The oldest of the three said, "Hi to you too, guy. How much for a room?"
Garrett eyed them. He knew why they were here, and if he let them stay he'd be knowingly profiting from crime. Or something that was a crime pretty much everywhere. It was one thing to say "let's let people live how they want" in theory, but another to actually allow it.
He named a price. "Checkout is noon, services are extra, and there's a cleaning deposit."
One of the women laughed. "Any barter for those 'services'?"
Garrett felt queasy but helped the businesswomen aboard. "No, thanks."
Then the partygoers flooded onto the station, and Castor was overwhelmed. The platform's population had suddenly and dramatically risen, and there were men and women in grey glaring at the colorful tourists while Garrett went ragged patrolling the place and trying to keep people from falling off the topdeck.
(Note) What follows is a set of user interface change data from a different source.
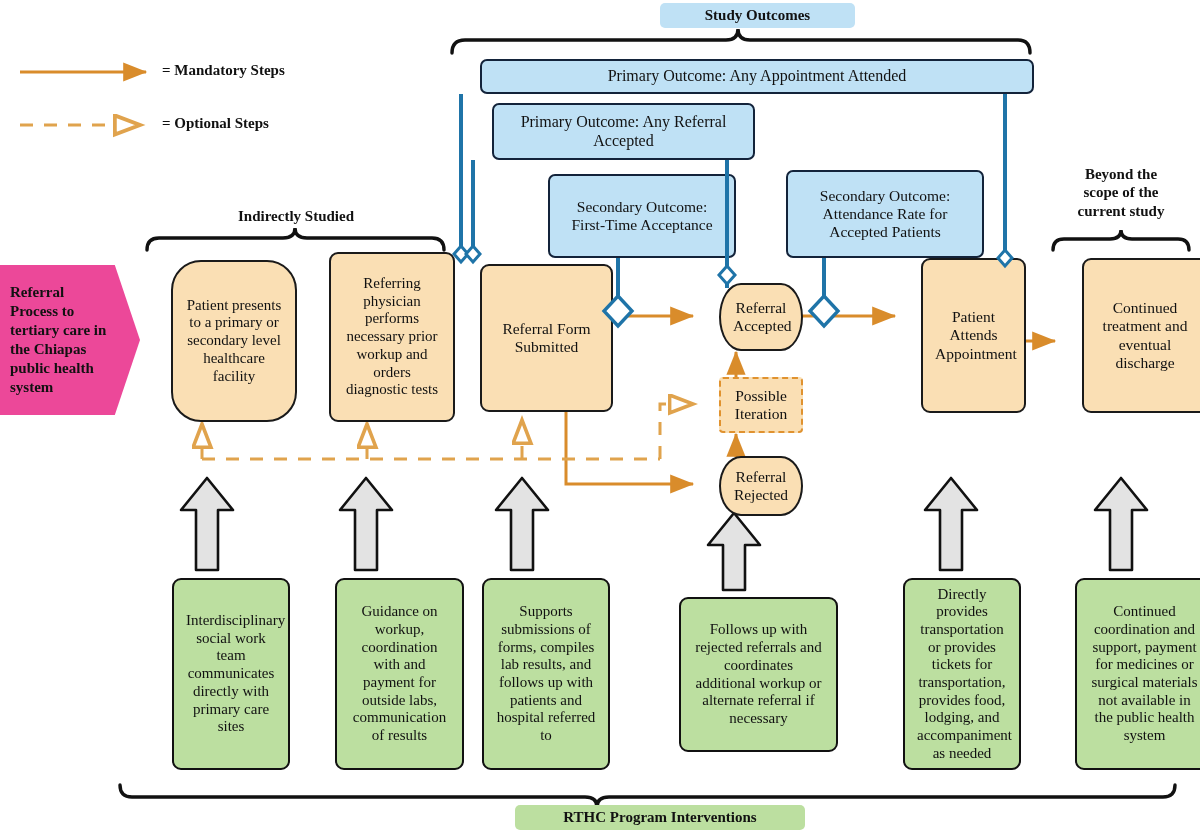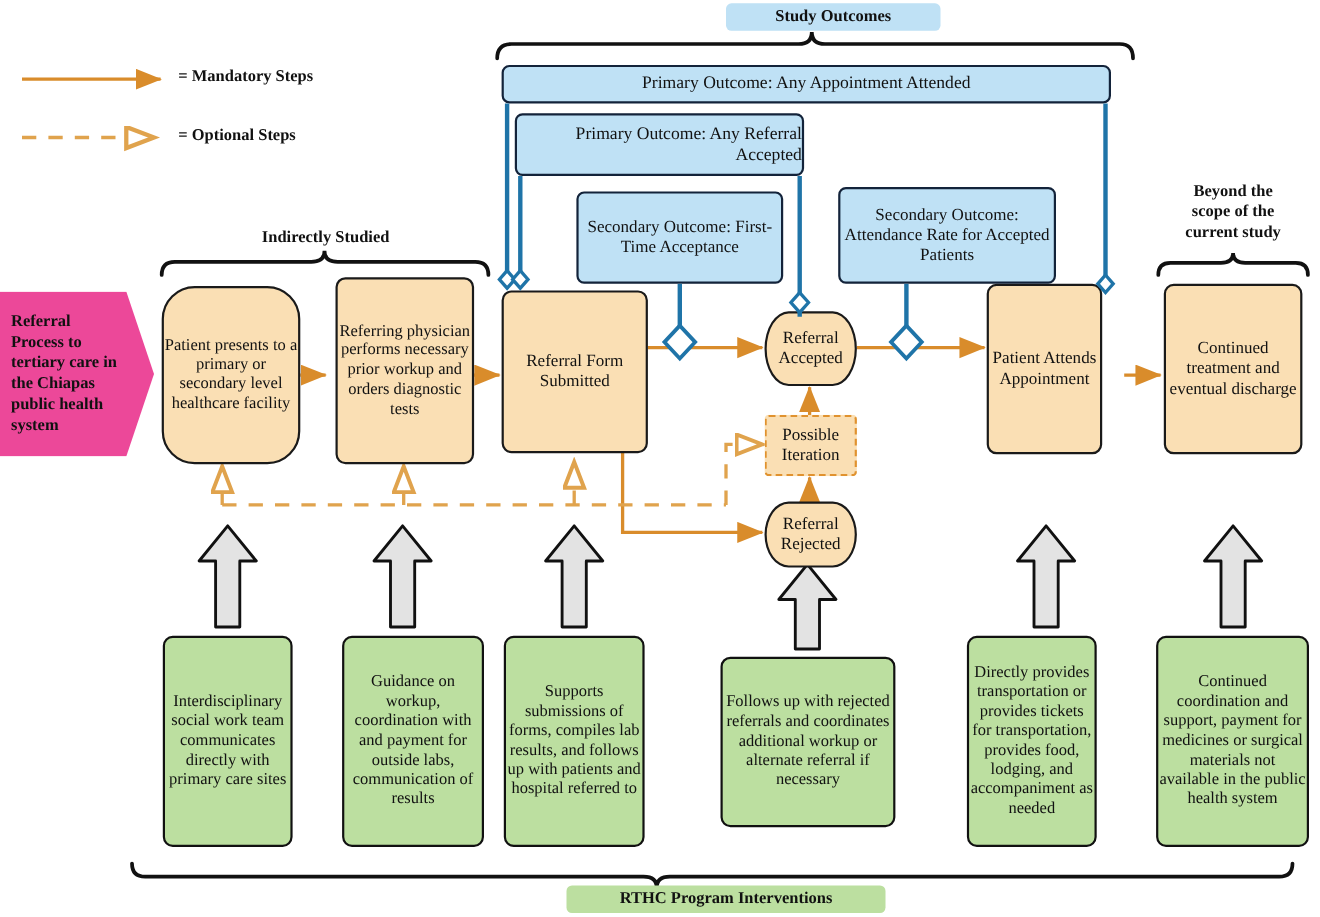"Primary Outcome: Any Appointment" .node { margin-left: none -> 24px; padding: 4px 0 -> 4px 12px }
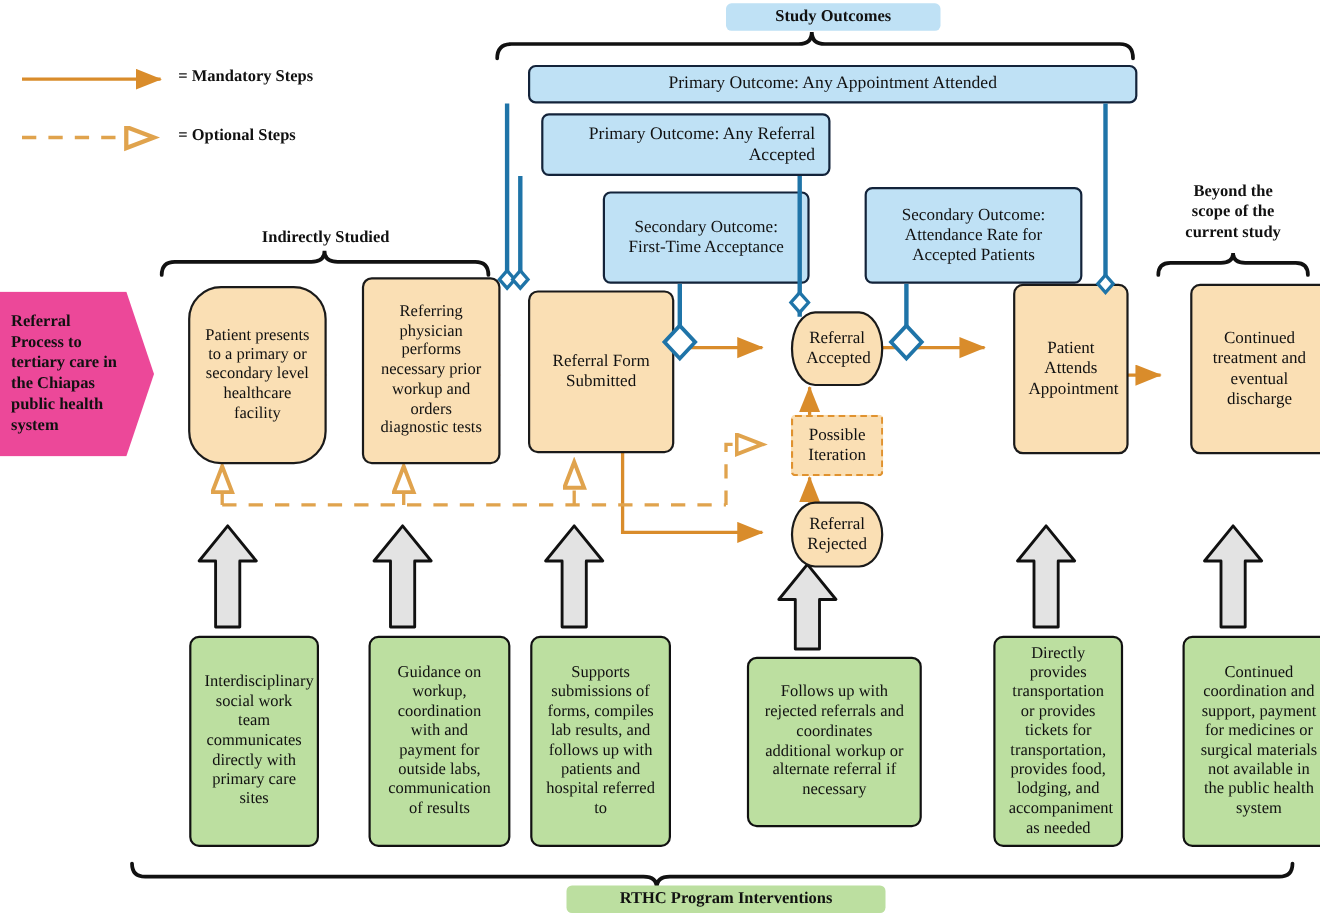"Primary Outcome: Any Referral Accepted" div.node { text-align: right -> none }
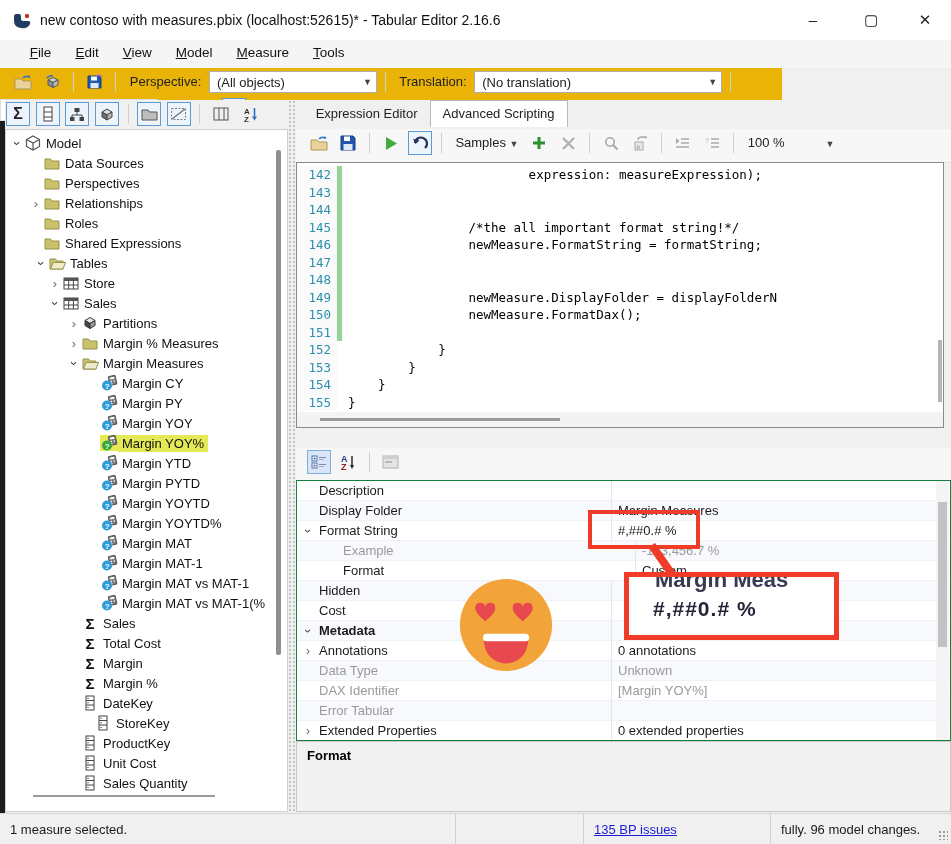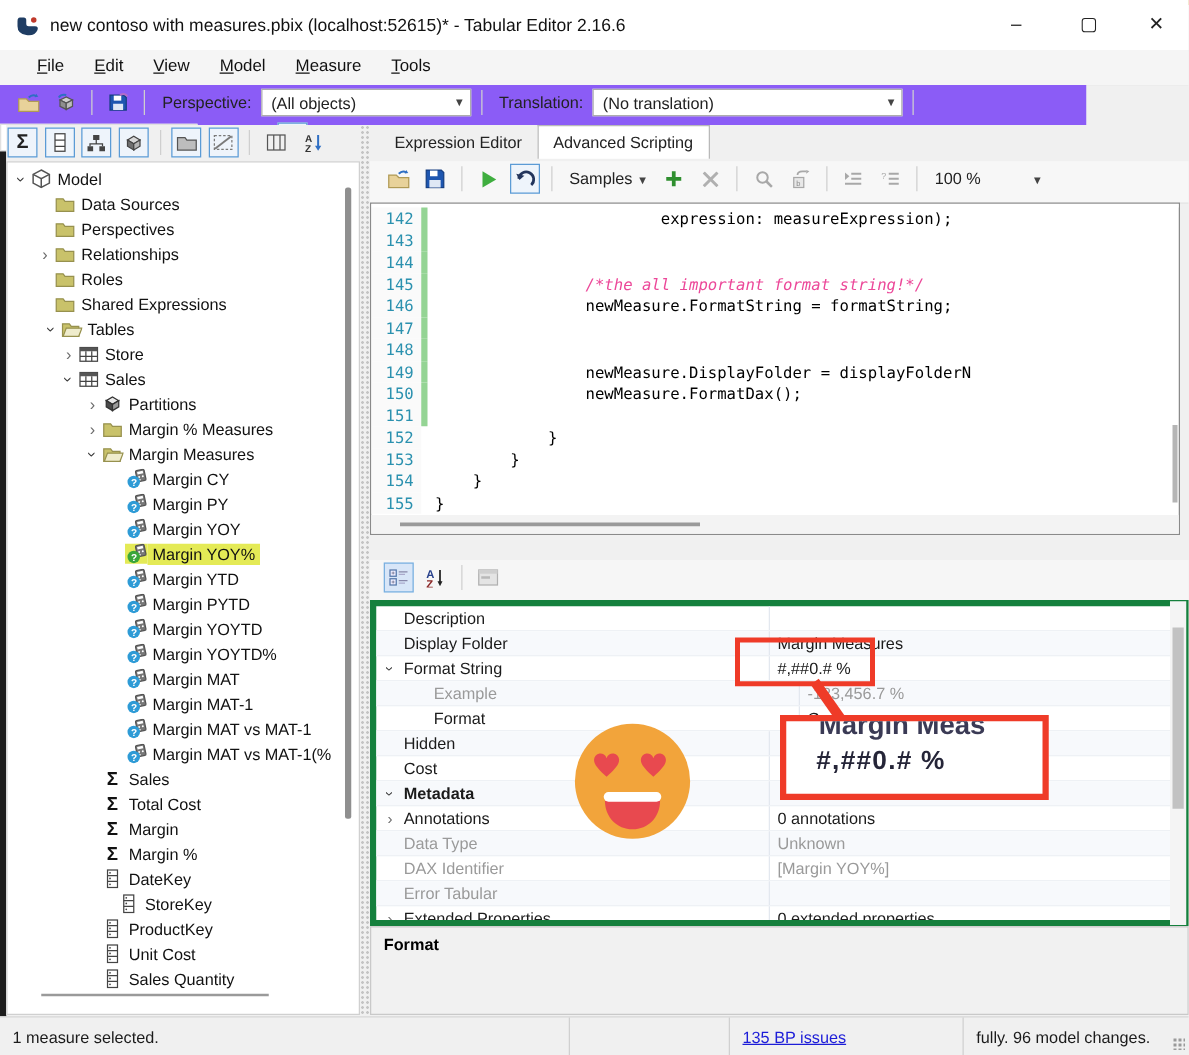"Perspective:" #toolbar1 { background: #8b5cf6 -> #eab308; width: 869px -> 782px }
Phillip glared at him, saying, "How long?"
"A few hours."
Noah called. "Captain, they're setting up poker tables in Dockside."
"Cool."
Then Tess came running up. "They're playing with my birds."
"So charge them." Garrett was glad for the bustle, scary as it was to have people wandering around outside his command. He turned on the PA system and said, "Everyone, relax."
* * *
Later, he saw two of the prostitutes drinking with the tourists. All these visitors were making him uptight. Things came to a head at noon, in the makeshift bar and casino Dockside had become. He was sipping soda and trying to be a good host while keeping an eye on the place. A cheer went up from a wooden craps table, making him smile even though a drunk was nearly leaning on him.
"You gotta take me diving, man. I've gone waterskiing with my buddies, and we were fine. Can't be any harder to swim with an air tank."
"Sorry, no. And you're leaving soon. Come back another day."
The guy leaned close enough to put beer breath in Garrett's face. Garrett wondered if he'd ever done that to someone himself. "Truth is, I don't wanna leave. Don't wanna face the old lady again, y'know?"
Garrett sighed. "We have rooms for rent, and you can buy a ride back."